Annual passenger numbers and aircraft statistics
| Year | Passengers handled | Passenger % change | Cargo (tonnes) | Cargo % change | Aircraft movements | Aircraft % change |
| 2002 | 150,125 | Steady | 276 | Steady | 9,924 | Steady |
| 2003 | 214,866 | +43.1 | 353 | +27.9 | 14,604 | +47.2 |
| 2004 | 366,791 | +70.7 | 289 | −18.1 | 14,904 | +2.1 |
| 2005 | 378,419 | +3.2 | 360 | +24.6 | 15,603 | +4.7 |
| 2006 | 382,224 | +1.0 | 315 | −12.5 | 6,524 | −58.2 |
| 2007 | 360,858 | −5.6 | 623 | +97.8 | 6,397 | −1.9 |
| 2008 | 359,260 | −0.4 | 686 | +10.1 | 5,911 | −7.6 |
| 2009 | 157,599 | −56.1 | 1,324 | +93.0 | 3,437 | −41.9 |
| 2010 | 730,716 | +363.7 | 772 | −41.7 | 8,448 | +145.8 |
| 2011 | 937,845 | +28.3 | 1,039 | +34.6 | 9,281 | +9.9 |
| 2012 | 1,872,985 | +99.7 | 2,928 | +181.8 | 17,534 | +88.9 |
| 2013 | 2,533,887 | +35.3 | 4,647 | +58.7 | 19,480 | +11.1 |
| 2014 | 2,927,304 | +15.5 | 5,855 | +26.0 | 22,232 | +14.1 |
| 2015 | 3,146,807 | +7.5 | 7,270 | +24.2 | 25,902 | +16.5 |
| 2016 | 3,406,936 | +8.3 | 9,817 | +35.0 | 26,057 | +0.6 |
| 2017 | 3,537,592 | +3.8 | 13,775 | +40.3 | 29,361 | +12.7 |
| 2018 | 3,859,870 | +9.1 | 19,210 | +39.5 | 31,865 | +8.5 |
| 2019 | 2,299,647 | −40.4 | 8,946 | −53.4 | 24,011 | −24.6 |
| 2020 | 482,295 | −79.0 | 2,970 | −66.8 | 9,130 | −62.0 |
| 2021 | 395,887 | −17.9 | 3,750 | +26.3 | 5,992 | −34.4 |
| 2022 | 739,297 | +86.7 | 3,315 | −11.6 | 6,554 | +9.4 |
| 2023 | 775,814 | +4.9 | 4,154 | +25.3 | 6,184 | −5.6 |
| 2024 | 3,532 | −99.5 | 16 | −99.6 | 1,895 | −69.4 |
^{Source: DGCA, Angkasa Pura I}

==Ground transportation==
The airport is located at the end of Pajajaran Street where taxis are widely available. Some hotels in Bandung provide free airport transfer services and car rental also is available. The airport has carpark facilities which can accommodate hundreds of cars.
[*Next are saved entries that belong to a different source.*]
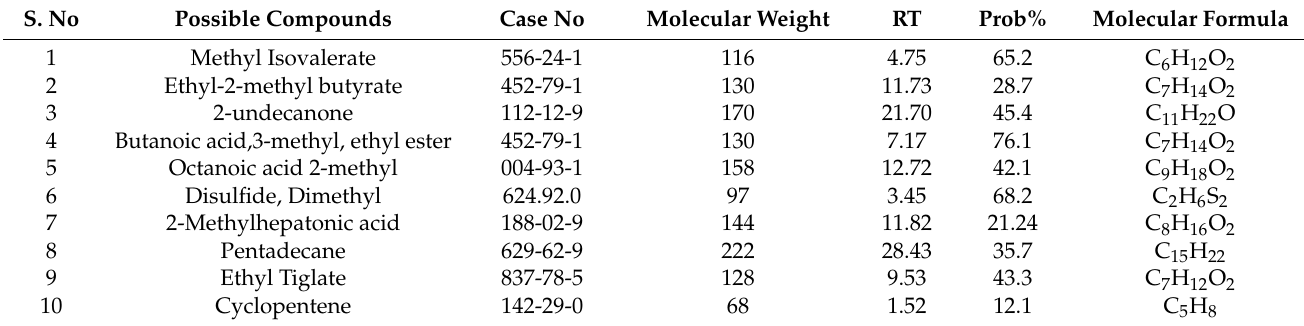
Table 1. The possible volatile organic compounds (VOCs) produced by GBSC56 were purchased from Sigma-Aldrich company supplier, Shanghai, China. S. No Possible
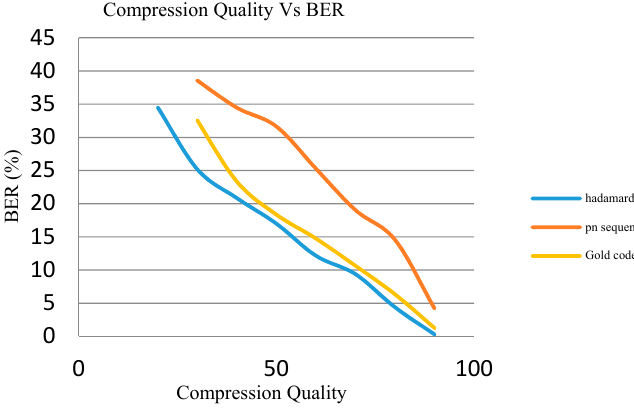
Figure 11. Compression Quality Vs BER in the case of different types of spreading codes.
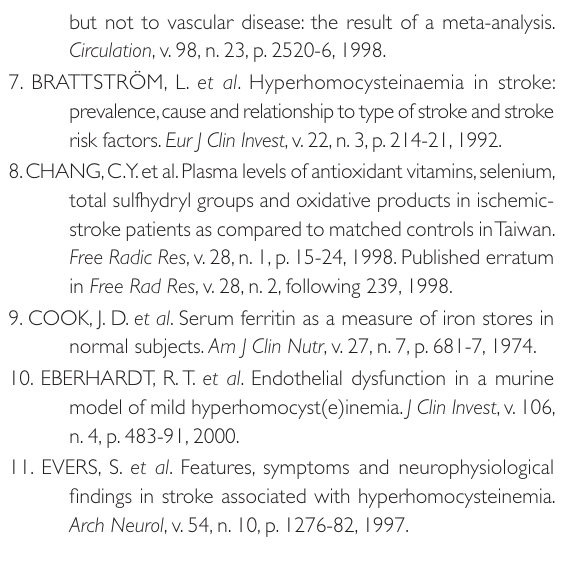
but not to vascular disease: the result of a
== Accidents and incidents ==
- On 17 July 1997, Trigana Air Service Flight 304, operated by a Fokker 27 PK-YPM crashed shortly after takeoff. All 5 crew members and 23 of the 45 passengers on board perished.
- On 6 April 2009, a Fokker F27-400M Troopship of the Indonesian Air Force crashed on landing and hit a hangar belonging to PT Dirgantara Indonesia (Indonesian Aerospace), killing all 24 people on board the F-27 and damaging four other aircraft. This crash is believed to have been caused by a lightning strike.
- On 16 April 2009, Merpati Nusantara Airlines Flight 616, a Boeing 737-300 operating from Bandung to Surabaya and Denpasar, aborted its takeoff after rolling approximately 400 meters (1,310 ft) along the runway and subsequently returned to the apron. No injuries or fatalities were reported.
- On 24 September 2010, a privately owned Super Decathlon (registered PK-NZP) crashed after the pilot attempted an acrobatic maneuver. The pilot, Alexander Supeli, an Indonesian aerospace engineer died several days later.
- On 29 September 2012, FASI AS-202 Bravo crashed and killed both the pilot and copilot after the pilot, Nurman Lubis, attempted an acrobatic maneuver on Bandung Airshow 2012.